Auch die Vermittlung Jattas an eine Bremer Jugendhilfeeinrichtung gibt Rätsel auf. Denn die inzwischen geschlossene Stätte im niedersächsischen Bothel diente vor allem als Eingliederungshilfe für straffällig gewordene und drogenabhängige Jugendliche. War Jatta in seiner kurzen Zeit in Deutschland bereits straffällig geworden oder hatte er Drogenprobleme? Leiter der Jugendstätte war damals der ehemalige Amateurboxer Lothar Kannenberg. Er gilt als Entdecker des Fußballers Bakery Jatta und sagt: „Wir hatten Zweifel, ob er nicht älter als 17 sein könnte.“

Zweifel, die im Januar 2016 offenbar auch nach einem Probetraining beim HSV aufgekommen waren.
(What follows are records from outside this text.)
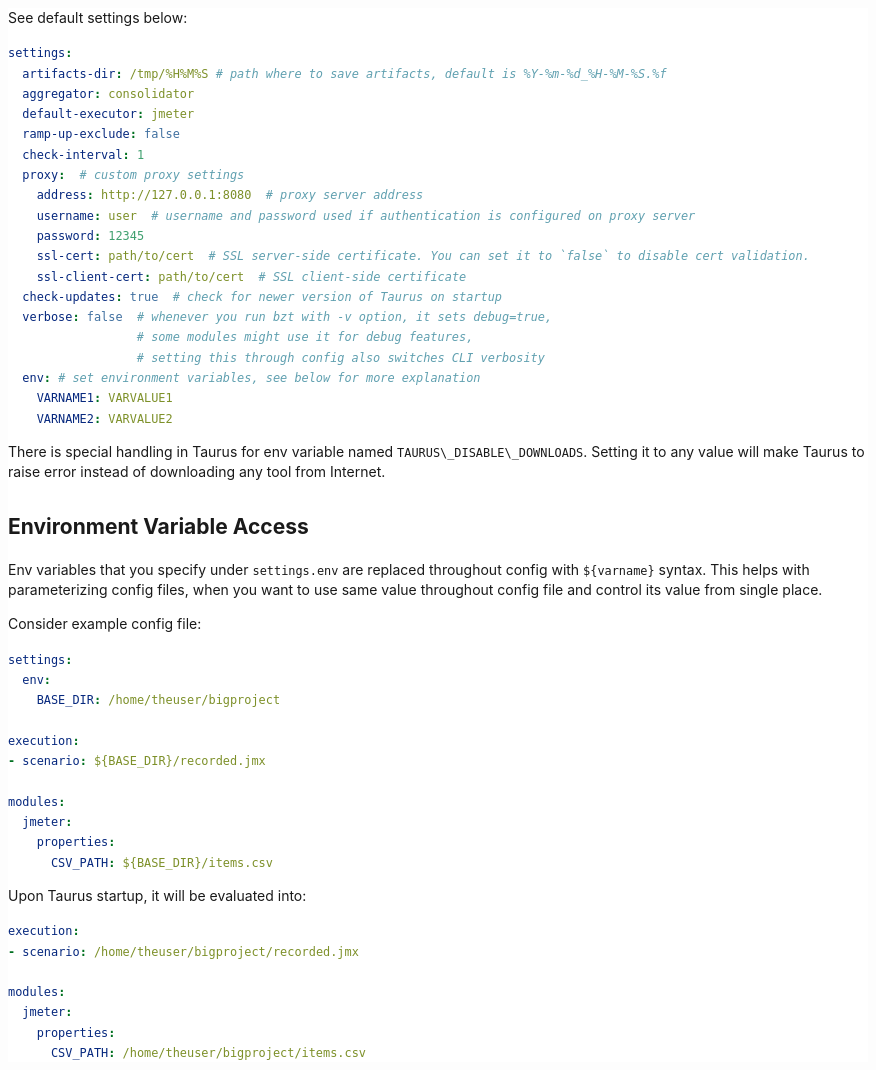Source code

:  
See default settings below:

```yaml
settings:
  artifacts-dir: /tmp/%H%M%S # path where to save artifacts, default is %Y-%m-%d_%H-%M-%S.%f
  aggregator: consolidator
  default-executor: jmeter
  ramp-up-exclude: false
  check-interval: 1
  proxy:  # custom proxy settings
    address: http://127.0.0.1:8080  # proxy server address
    username: user  # username and password used if authentication is configured on proxy server
    password: 12345
    ssl-cert: path/to/cert  # SSL server-side certificate. You can set it to `false` to disable cert validation.
    ssl-client-cert: path/to/cert  # SSL client-side certificate
  check-updates: true  # check for newer version of Taurus on startup
  verbose: false  # whenever you run bzt with -v option, it sets debug=true, 
                  # some modules might use it for debug features,
                  # setting this through config also switches CLI verbosity
  env: # set environment variables, see below for more explanation
    VARNAME1: VARVALUE1
    VARNAME2: VARVALUE2
```

There is special handling in Taurus for env variable named `TAURUS\_DISABLE\_DOWNLOADS`. Setting it to any value will make Taurus to raise error instead of downloading any tool from Internet.

## Environment Variable Access

Env variables that you specify under `settings.env` are replaced throughout config with `${varname}` syntax. This helps with parameterizing config files, when you want to use same value throughout config file and control its value from single place. 

Consider example config file:

```yaml
settings:
  env:
    BASE_DIR: /home/theuser/bigproject
    
execution:
- scenario: ${BASE_DIR}/recorded.jmx

modules:
  jmeter:
    properties:
      CSV_PATH: ${BASE_DIR}/items.csv
```

Upon Taurus startup, it will be evaluated into:

```yaml
execution:
- scenario: /home/theuser/bigproject/recorded.jmx

modules:
  jmeter:
    properties:
      CSV_PATH: /home/theuser/bigproject/items.csv
```
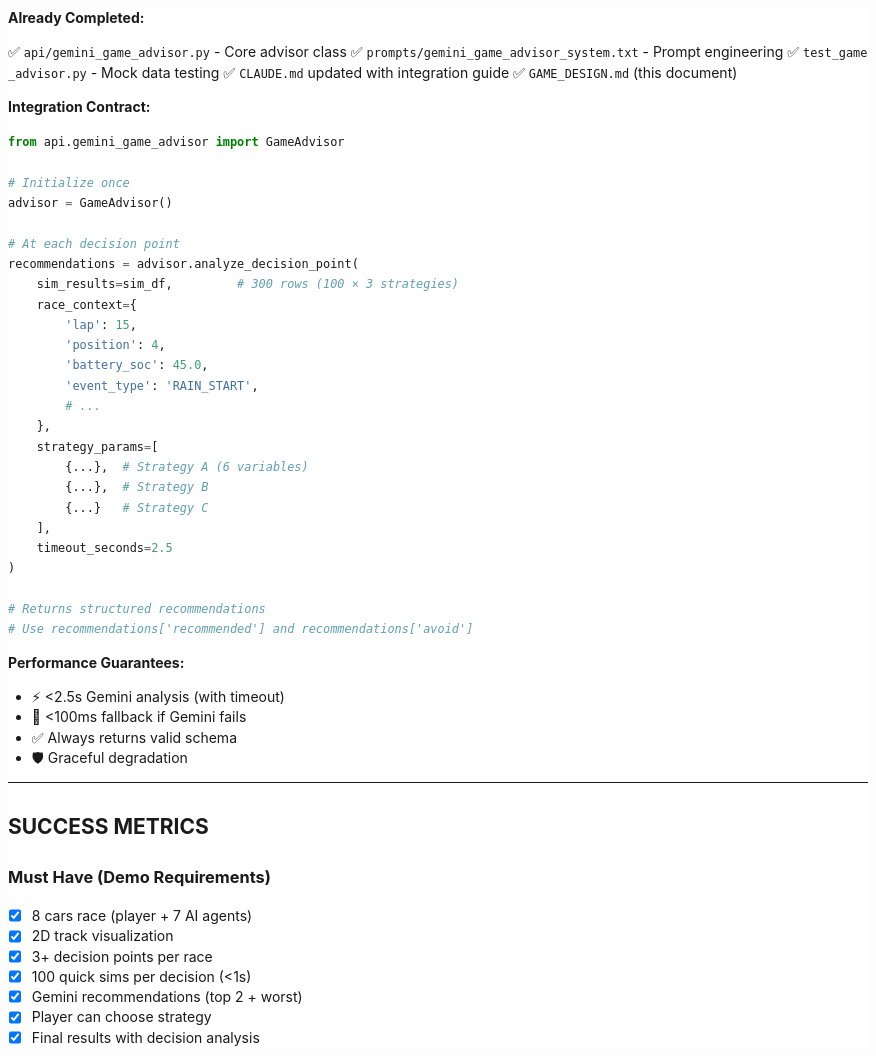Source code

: **Already Completed:**

✅ `api/gemini_game_advisor.py` - Core advisor class
✅ `prompts/gemini_game_advisor_system.txt` - Prompt engineering
✅ `test_game_advisor.py` - Mock data testing
✅ `CLAUDE.md` updated with integration guide
✅ `GAME_DESIGN.md` (this document)

**Integration Contract:**

```python
from api.gemini_game_advisor import GameAdvisor

# Initialize once
advisor = GameAdvisor()

# At each decision point
recommendations = advisor.analyze_decision_point(
    sim_results=sim_df,         # 300 rows (100 × 3 strategies)
    race_context={
        'lap': 15,
        'position': 4,
        'battery_soc': 45.0,
        'event_type': 'RAIN_START',
        # ...
    },
    strategy_params=[
        {...},  # Strategy A (6 variables)
        {...},  # Strategy B
        {...}   # Strategy C
    ],
    timeout_seconds=2.5
)

# Returns structured recommendations
# Use recommendations['recommended'] and recommendations['avoid']
```

**Performance Guarantees:**

- ⚡ <2.5s Gemini analysis (with timeout)
- 🔄 <100ms fallback if Gemini fails
- ✅ Always returns valid schema
- 🛡️ Graceful degradation

---

## SUCCESS METRICS

### Must Have (Demo Requirements)

- [x] 8 cars race (player + 7 AI agents)
- [x] 2D track visualization
- [x] 3+ decision points per race
- [x] 100 quick sims per decision (<1s)
- [x] Gemini recommendations (top 2 + worst)
- [x] Player can choose strategy
- [x] Final results with decision analysis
Untersuchungen im Universitätsklinikum Eppendorf (UKE) hatten ergeben, daß die biologische Entwicklung Jattas bereits abgeschlossen sei. Dennoch teilte der damalige HSV-Sportdirektor Peter Knäbel mit, daß es keine Zweifel am Alter des Gambiers gebe. Doch was ist die Aussage eines Mannes wert, dessen Rucksack in einem Hamburger Park gefunden wurde und dessen Inhalt sensible Daten wie Spielerverträge enthalten hatte? Und möglicherweise waren es nicht nur Spielerverträge, mit denen man seinerzeit äußerst unprofessionell umgegangen war. Angeblich soll der HSV schon damals von der dubiosen Identität Jattas gewußt haben.
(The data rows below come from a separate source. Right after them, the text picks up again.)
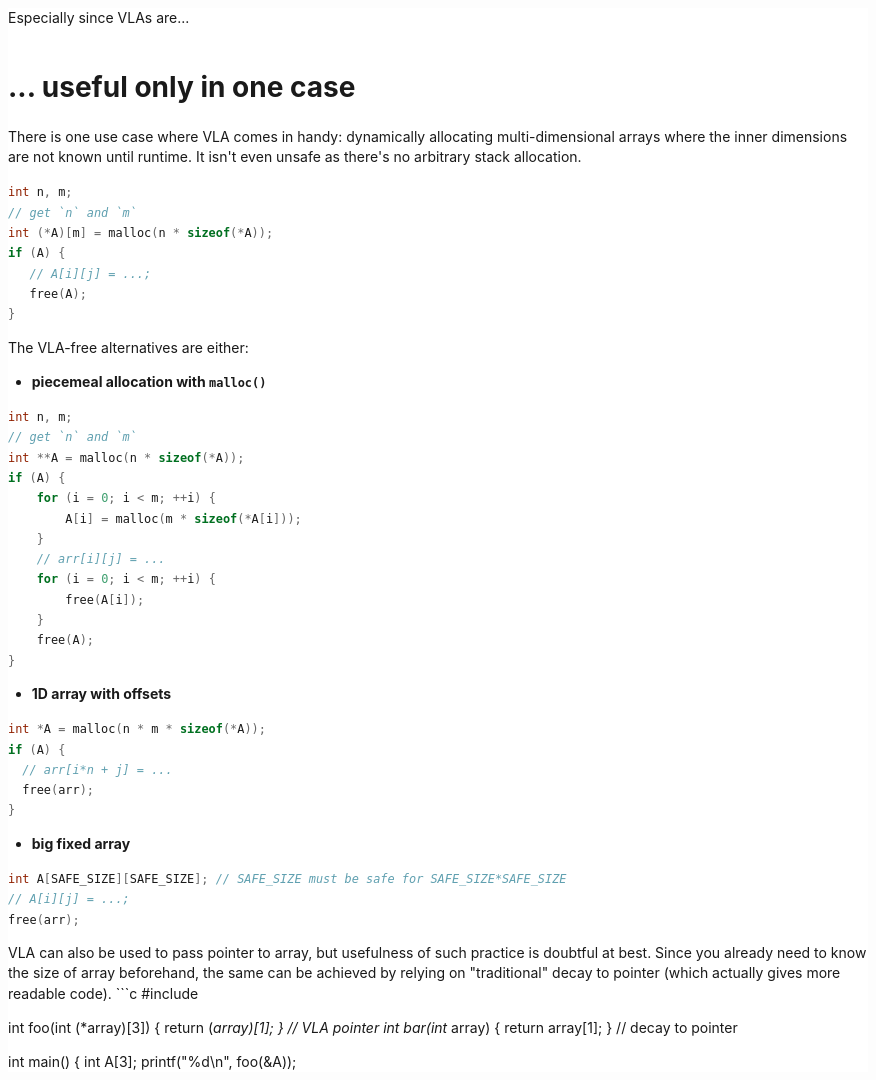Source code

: Especially since VLAs are...

# ... useful only in one case

There is one use case where VLA comes in handy: dynamically allocating
multi-dimensional arrays where the inner dimensions are not known until runtime.
It isn't even unsafe as there's no arbitrary stack allocation.

```c
int n, m;
// get `n` and `m`
int (*A)[m] = malloc(n * sizeof(*A));
if (A) {
   // A[i][j] = ...;
   free(A);
}
```

The VLA-free alternatives are either:

* **piecemeal allocation with `malloc()`**
```c
int n, m;
// get `n` and `m`
int **A = malloc(n * sizeof(*A));
if (A) {
    for (i = 0; i < m; ++i) {
        A[i] = malloc(m * sizeof(*A[i]));
    }
    // arr[i][j] = ...
    for (i = 0; i < m; ++i) {
        free(A[i]);
    }
    free(A);
}
```

* **1D array with offsets**
```c
int *A = malloc(n * m * sizeof(*A));
if (A) {
  // arr[i*n + j] = ...
  free(arr);
}
```

* **big fixed array**
```c
int A[SAFE_SIZE][SAFE_SIZE]; // SAFE_SIZE must be safe for SAFE_SIZE*SAFE_SIZE
// A[i][j] = ...;
free(arr);
```

<aside class="notice" markdown="1">
VLA can also be used to pass pointer to array, but usefulness of such practice
is doubtful at best. Since you already need to know the size of array beforehand,
the same can be achieved by relying on "traditional" decay to pointer (which
actually gives more readable code).
```c
#include <stdio.h>

int foo(int (*array)[3]) { return (*array)[1]; } // VLA pointer
int bar(int* array)      { return array[1];    } // decay to pointer

int main() {
    int A[3];
    printf("%d\n", foo(&A));
```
 Wir hören uns unter Afrikanern um. In Hamburg ebenso wie in Bremen, kommen auch mit einigen aus Gambia und dem Senegal ins Gespräch. Ja, natürlich kennen sie Jatta, wenn auch nicht persönlich. Ja, sie haben den Wirbel um dessen Person mitbekommen. Ist Jatta und Daffeh ein und die selbe Person? Die Antworten sind Schweigen und Grinsen, Kopfschütteln und Achsel zucken. Nur eine Information ist hilfreich: „In Gunjur kennt sich jeder. Wenn da jemand gut Fußball spielt, kennt man den.“ Und: „Frag doch mal beim FV Ravensburg. Da gibt es jemanden aus Gambia, der ist auch Fußballer.“ 

 Machen wir. Tatsächlich gibt es hier einen Spieler aus Gambia. Sein Name läßt aufhorchen: Omar Jatta. Mit dem HSV-Spieler hat er zwar nichts zu tun. Doch seine Geschichte ähnelt sich. Geboren 1989 in Brikama war Omar Jatta im Jahre 2008 als Asylbewerber nach Deutschland gekommen und in Ravensburg untergebracht worden. Sollte sein Name Bakary Daffeh für seine falsche Identität inspiriert haben? Als die Stuttgarter Kickers auf Omar Jatta aufmerksam wurden, zog sich sein Wechsel vom FV Ravensburg in die Länge. Der Grund ist interessant: Denn offenbar bringen einige Klubs schon seit längerer Zeit Spieler aus Afrika per Asylverfahren nach Deutschland, um sie dann kostengünstig verpflichten zu können. Eine Methode, die die Fußballverbände unterbinden wollen. Eine, bei der aber auch klamme Vereine in Versuchung geraten könnten. Vielleicht damals auch der HSV? 

 Einen ähnlichen Fall könnte es auch beim einstigen italienischen Drittligisten AS Pro Piacenza gegeben haben, als ein gewisser Bakary Daffeh im Januar 2015 bei dem in finanzielle Schwierigkeiten geratenen Verein ein Probetraining absolviert hatte. Daffehs damaliger Trainer Arnaldo Franzini ist heute für den Lokalrivalen Piacenza Calcio tätig. Als wir den Mitarbeitern auf der Geschäftsstelle des Vereins die Fotos von Bakery Jatta im HSV-Dress zeigen, weiten sich die Augen. Kennen sie ihn? Einer von ihnen ist sich nicht sicher, meint sich an einen Stürmer des Lokalrivalen zu erinnern, bei dem es ebenfalls Probleme mit dem Geburtsdatum gegeben habe. Sowohl Franzini als auch der damalige Manager Riccardo Francani waren bis Redaktionsschluß für eine Stellungnahme nicht zu erreichen.